Contact between the East and West probably began more than 5,000 years ago, 3,000 years earlier than previously thought, according to Chinese archaeologists.
New research on relics unearthed along the famous Silk Road, an ancient commercial route linking China and Central Asia, has lead to the conclusion.
Li Shuicheng, a professor of archaeology at Beijing University, said that many people held that East-West exchanges started after the opening of the Silk Road over 2,000 years ago, but archaeological discoveries showed the date was much earlier.
Li said that a dozen mace heads dating back between 3,000 and 5,000 years, extremely similar to those used by kings of ancient Egypt, had been excavated in northwest China.
The oldest of the mace heads found in Gansu, Shaanxi and Xinjiang in northwest China date back 5,500 years, Li said.
"Many experts shared the view that the mace heads were not a product of ancient Chinese civilization, but were transported from the West," said Li.
Most mace heads unearthed in northwest China are made of stone, jade or bronze, and are in the shape of balls, peaches and pentagrams, according to Li.

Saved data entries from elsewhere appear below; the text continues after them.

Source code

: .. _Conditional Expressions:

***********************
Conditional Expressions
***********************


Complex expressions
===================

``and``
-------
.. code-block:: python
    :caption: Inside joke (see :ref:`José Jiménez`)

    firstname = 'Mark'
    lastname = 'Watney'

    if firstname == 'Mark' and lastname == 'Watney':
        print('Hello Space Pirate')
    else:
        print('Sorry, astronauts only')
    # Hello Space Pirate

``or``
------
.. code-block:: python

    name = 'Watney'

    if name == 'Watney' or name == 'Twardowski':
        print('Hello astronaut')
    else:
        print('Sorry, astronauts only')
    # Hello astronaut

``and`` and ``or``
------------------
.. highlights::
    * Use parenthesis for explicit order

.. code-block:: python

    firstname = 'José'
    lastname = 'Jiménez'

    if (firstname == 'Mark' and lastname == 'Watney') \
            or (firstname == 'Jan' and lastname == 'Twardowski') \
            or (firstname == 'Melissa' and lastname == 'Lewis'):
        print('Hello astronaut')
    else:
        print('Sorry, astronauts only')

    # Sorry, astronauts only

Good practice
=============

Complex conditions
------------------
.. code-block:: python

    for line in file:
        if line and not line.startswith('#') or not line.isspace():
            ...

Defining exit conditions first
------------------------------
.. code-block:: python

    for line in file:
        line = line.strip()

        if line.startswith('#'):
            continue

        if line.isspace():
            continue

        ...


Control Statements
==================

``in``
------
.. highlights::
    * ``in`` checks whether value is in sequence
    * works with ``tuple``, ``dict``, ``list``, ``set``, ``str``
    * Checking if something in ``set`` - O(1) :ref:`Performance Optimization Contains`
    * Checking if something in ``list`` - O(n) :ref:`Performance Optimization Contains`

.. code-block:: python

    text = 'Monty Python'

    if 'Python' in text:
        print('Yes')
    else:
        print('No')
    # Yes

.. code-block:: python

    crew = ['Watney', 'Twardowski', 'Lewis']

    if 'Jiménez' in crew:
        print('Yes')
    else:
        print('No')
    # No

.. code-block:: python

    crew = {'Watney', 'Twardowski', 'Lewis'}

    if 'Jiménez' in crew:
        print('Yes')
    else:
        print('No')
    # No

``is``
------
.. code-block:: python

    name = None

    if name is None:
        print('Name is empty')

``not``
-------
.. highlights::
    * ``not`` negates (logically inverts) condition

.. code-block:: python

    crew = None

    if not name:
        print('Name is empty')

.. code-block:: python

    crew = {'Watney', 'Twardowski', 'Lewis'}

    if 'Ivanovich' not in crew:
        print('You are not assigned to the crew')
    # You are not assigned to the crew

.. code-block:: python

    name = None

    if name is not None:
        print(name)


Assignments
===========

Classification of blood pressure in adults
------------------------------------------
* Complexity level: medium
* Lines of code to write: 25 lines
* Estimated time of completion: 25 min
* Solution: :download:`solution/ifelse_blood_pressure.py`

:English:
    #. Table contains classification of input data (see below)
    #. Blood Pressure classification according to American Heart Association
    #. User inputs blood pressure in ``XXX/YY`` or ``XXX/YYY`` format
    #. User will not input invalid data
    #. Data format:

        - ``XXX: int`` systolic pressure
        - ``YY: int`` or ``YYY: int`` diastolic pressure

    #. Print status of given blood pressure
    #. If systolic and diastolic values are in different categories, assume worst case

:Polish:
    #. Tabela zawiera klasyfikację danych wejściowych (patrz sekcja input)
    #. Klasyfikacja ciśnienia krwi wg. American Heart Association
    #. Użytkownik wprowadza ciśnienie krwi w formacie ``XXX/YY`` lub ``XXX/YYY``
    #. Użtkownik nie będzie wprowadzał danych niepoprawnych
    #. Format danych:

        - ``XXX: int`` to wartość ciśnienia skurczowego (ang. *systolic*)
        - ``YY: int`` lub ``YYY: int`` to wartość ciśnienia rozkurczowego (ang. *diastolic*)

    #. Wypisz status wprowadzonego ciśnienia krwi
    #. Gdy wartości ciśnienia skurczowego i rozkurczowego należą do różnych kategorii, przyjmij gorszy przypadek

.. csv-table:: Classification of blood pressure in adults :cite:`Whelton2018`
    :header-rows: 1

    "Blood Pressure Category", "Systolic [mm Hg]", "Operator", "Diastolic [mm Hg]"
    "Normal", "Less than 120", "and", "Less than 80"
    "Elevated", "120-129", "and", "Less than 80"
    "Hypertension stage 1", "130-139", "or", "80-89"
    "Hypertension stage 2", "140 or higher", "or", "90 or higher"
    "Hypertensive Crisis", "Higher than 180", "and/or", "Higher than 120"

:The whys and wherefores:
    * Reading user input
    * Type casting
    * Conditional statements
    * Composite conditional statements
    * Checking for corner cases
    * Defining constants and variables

Some of them even carry colored drawings.
Their shapes and functions were surprisingly similar to those of ancient Egypt, Li told an International Symposium on the Silk Road sponsored by the United Nations Educational, Scientific and Cultural Organization, held in Xi'an, capital of Shaanxi Province.

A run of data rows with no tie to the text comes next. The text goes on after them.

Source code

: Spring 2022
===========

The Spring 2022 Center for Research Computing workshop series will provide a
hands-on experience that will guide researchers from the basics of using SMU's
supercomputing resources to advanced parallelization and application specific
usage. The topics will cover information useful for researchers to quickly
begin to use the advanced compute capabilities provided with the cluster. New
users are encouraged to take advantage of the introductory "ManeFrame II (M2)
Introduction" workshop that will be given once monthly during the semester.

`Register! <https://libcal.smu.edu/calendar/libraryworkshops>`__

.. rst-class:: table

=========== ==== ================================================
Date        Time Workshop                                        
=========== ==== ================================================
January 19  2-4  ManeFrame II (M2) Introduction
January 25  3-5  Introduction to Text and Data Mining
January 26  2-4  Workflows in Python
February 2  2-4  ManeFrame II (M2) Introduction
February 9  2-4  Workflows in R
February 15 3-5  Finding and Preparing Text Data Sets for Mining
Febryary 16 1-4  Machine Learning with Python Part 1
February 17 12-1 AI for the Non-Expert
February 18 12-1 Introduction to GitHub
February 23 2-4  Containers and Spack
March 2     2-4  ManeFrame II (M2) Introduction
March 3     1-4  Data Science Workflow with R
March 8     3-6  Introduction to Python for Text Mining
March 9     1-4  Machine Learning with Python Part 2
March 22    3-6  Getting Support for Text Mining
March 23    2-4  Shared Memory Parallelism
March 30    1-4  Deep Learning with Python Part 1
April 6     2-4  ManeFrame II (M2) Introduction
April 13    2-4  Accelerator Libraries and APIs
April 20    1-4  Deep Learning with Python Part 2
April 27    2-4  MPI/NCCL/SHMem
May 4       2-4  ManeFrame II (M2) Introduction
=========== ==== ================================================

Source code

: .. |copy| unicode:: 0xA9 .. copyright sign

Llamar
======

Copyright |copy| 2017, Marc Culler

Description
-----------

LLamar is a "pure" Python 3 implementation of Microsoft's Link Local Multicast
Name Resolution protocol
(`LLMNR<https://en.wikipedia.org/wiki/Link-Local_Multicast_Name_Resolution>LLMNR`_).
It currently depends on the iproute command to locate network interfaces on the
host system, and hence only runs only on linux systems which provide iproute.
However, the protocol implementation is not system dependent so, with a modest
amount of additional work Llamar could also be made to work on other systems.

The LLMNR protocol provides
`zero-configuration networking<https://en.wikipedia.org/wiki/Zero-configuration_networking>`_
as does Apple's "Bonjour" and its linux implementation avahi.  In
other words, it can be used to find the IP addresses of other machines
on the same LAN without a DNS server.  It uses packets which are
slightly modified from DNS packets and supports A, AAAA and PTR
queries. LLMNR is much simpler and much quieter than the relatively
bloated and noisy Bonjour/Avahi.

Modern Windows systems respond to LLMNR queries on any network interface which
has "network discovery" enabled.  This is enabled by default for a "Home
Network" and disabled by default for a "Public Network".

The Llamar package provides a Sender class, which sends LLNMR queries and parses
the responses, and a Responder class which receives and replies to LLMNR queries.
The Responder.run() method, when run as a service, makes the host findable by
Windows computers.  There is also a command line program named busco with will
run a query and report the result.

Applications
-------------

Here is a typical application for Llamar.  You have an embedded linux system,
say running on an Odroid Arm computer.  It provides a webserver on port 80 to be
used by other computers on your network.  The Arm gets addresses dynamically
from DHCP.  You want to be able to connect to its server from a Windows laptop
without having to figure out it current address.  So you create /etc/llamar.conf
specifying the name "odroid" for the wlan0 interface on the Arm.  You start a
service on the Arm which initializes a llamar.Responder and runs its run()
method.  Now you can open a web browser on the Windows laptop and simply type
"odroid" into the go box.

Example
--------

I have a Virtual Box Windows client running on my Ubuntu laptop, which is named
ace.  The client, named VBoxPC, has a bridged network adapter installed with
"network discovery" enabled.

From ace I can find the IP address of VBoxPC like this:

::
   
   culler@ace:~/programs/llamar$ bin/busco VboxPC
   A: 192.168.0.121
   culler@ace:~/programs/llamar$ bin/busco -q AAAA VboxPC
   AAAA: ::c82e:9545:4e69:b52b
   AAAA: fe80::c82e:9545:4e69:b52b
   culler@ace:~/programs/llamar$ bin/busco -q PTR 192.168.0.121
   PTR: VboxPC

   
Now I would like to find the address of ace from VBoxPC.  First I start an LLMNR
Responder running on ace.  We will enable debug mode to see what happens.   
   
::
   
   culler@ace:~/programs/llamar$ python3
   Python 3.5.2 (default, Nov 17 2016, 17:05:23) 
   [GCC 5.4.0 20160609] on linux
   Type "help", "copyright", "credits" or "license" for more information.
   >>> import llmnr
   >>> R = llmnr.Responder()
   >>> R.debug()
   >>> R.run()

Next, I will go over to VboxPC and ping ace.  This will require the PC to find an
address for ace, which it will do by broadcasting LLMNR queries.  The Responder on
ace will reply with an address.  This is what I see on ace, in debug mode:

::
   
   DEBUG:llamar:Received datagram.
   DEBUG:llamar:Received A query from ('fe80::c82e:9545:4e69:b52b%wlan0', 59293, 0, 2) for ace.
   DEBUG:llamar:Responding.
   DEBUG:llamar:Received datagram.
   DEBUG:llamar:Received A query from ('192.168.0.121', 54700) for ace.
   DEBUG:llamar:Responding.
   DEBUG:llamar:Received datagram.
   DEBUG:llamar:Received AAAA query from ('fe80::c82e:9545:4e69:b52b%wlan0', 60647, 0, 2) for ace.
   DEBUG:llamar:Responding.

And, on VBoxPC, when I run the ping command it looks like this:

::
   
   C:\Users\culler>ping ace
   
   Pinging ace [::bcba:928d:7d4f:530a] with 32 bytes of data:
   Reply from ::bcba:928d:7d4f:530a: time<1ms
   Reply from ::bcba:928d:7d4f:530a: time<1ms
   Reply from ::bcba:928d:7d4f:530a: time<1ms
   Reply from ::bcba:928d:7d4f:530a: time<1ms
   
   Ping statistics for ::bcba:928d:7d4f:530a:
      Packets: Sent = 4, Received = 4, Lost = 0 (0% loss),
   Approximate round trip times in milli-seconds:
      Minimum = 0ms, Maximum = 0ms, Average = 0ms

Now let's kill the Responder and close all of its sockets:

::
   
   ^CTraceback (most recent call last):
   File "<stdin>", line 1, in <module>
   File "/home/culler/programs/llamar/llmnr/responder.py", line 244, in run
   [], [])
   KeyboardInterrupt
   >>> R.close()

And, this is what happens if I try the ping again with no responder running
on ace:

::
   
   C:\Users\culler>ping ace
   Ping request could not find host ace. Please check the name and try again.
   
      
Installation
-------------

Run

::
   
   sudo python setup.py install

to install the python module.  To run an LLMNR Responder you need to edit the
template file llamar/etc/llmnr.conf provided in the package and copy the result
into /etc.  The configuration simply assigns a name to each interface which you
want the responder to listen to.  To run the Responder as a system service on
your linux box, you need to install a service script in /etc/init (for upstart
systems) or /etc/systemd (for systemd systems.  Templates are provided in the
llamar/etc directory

The symposium was attended by experts and scholars from 29 countries and regions worldwide.
Li said the origins of civilizations were various and exchanges between different cultures were not "invasions." Central Asia and Xinjiang were the major regions where ancient Chinese and Western civilizations influenced and mingled with each other.
Li's views were echoed by many experts.
Wang Jianxin, a leading archaeologist and a professor with Xibei (Northwest China) University, said exchanges between nomadic tribes of Asia and Europe began before the opening of the Silk Road in the Han Dynasty (206 BC-220 AD).

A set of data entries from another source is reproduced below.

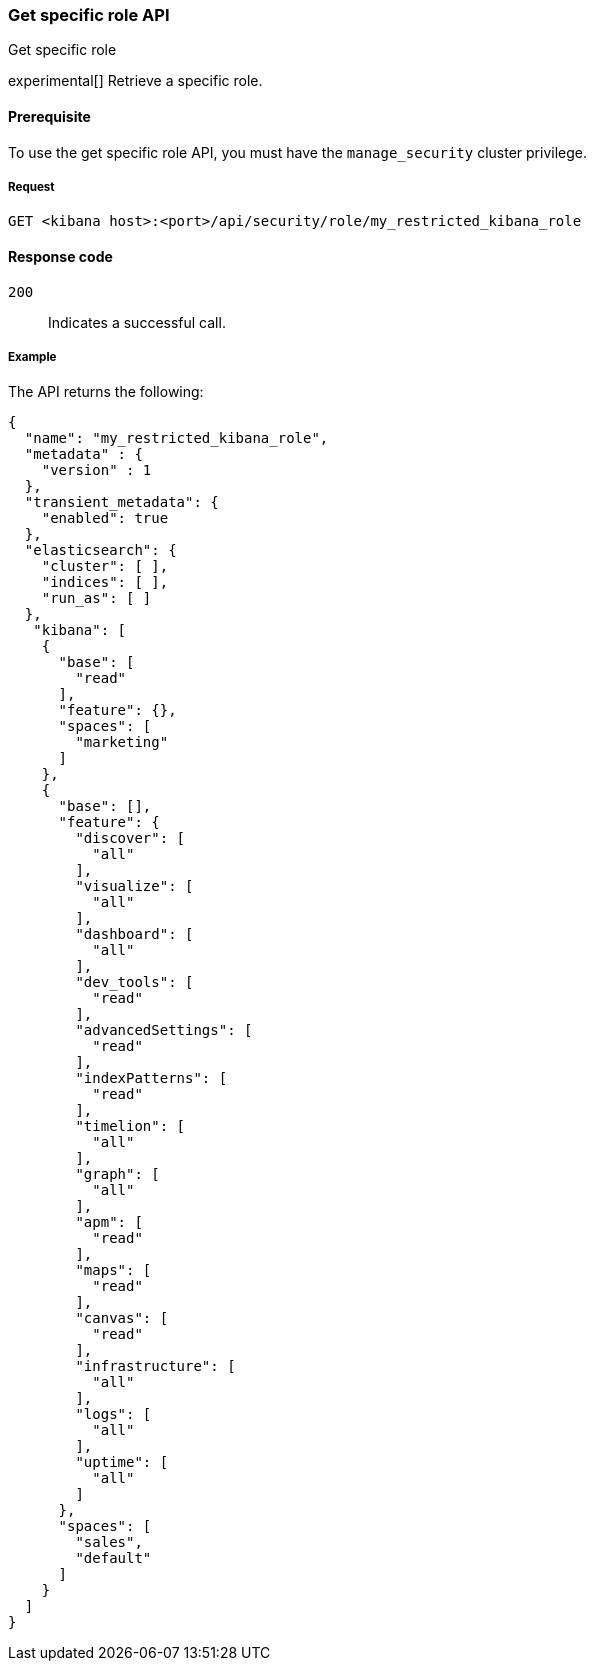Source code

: [[role-management-specific-api-get]]
=== Get specific role API
++++
<titleabbrev>Get specific role</titleabbrev>
++++

experimental[] Retrieve a specific role.

[[role-management-specific-api-get-prereqs]]
==== Prerequisite

To use the get specific role API, you must have the `manage_security` cluster privilege.

[[role-management-specific-api-retrieve-all-request-body]]
===== Request

`GET <kibana host>:<port>/api/security/role/my_restricted_kibana_role`

[[role-management-specific-api-retrieve-all-response-codes]]
==== Response code

`200`::
  Indicates a successful call.

[[role-management-specific-api-retrieve-all-example]]
===== Example

The API returns the following:

[source,sh]
--------------------------------------------------
{
  "name": "my_restricted_kibana_role",
  "metadata" : {
    "version" : 1
  },
  "transient_metadata": {
    "enabled": true
  },
  "elasticsearch": {
    "cluster": [ ],
    "indices": [ ],
    "run_as": [ ]
  },
   "kibana": [
    {
      "base": [
        "read"
      ],
      "feature": {},
      "spaces": [
        "marketing"
      ]
    },
    {
      "base": [],
      "feature": {
        "discover": [
          "all"
        ],
        "visualize": [
          "all"
        ],
        "dashboard": [
          "all"
        ],
        "dev_tools": [
          "read"
        ],
        "advancedSettings": [
          "read"
        ],
        "indexPatterns": [
          "read"
        ],
        "timelion": [
          "all"
        ],
        "graph": [
          "all"
        ],
        "apm": [
          "read"
        ],
        "maps": [
          "read"
        ],
        "canvas": [
          "read"
        ],
        "infrastructure": [
          "all"
        ],
        "logs": [
          "all"
        ],
        "uptime": [
          "all"
        ]
      },
      "spaces": [
        "sales",
        "default"
      ]
    }
  ]
}
--------------------------------------------------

According to Wang, the exchanges occurred through the vast region between the Tianshan Mountains and Altay Mountains, officially recognized as the "Oasis Silk Road," also known as the "Prairie Silk Road," in the Han Dynasty. The road links prairies in Mongolia, Central and West Asia and Europe.
Archaeological discoveries and research in recent decades had shown that this region had been an important path for exchanges between eastern and western nomadic tribes as early as in the Bronze Age, dating back 3,000 to 4,000 years, Wang said.
The fact that unearthed utensils of nomadic tribes, exhibited in museums of European and Asian countries, were surprisingly similar also proved that the "Prairie Silk Road" played an important role in early East-West exchanges, Wang noted.
"Cultural influence is mutual and the earliest date for East-West exchanges might surpass our imagination," said Wang Hui, deputy director of Gansu Provincial Archaeological Institute, who has long devoted himself to archaeological excavations along the Silk Road.
Wang said wheat originated in West Asia and the earliest wheat seeds unearthed in the region were 10,000 years old. But wheat seeds dating back more than 4,000 years had been unearthed in Gansu Province, northwest China.
Millet originated in China's Yellow River valley, known as the cradle of Chinese civilization, but a kind cake made of millet had been excavated in Xinjiang.
Professor Victor H. Mair, of the University of Pennsylvania, the United States, praised Li Shuicheng's view as "brave," "just" and "objective."
He said that for thousands of years, Central Asia and China's Xinjiang had been regions where ancient civilizations contacted, influenced and mingled with each other.
The infiltration and blending of different cultures had a profound and long-term impact on the formation and development of a complex cultural structure in these regions and at the same time, promoted development of the East and West, Mair said.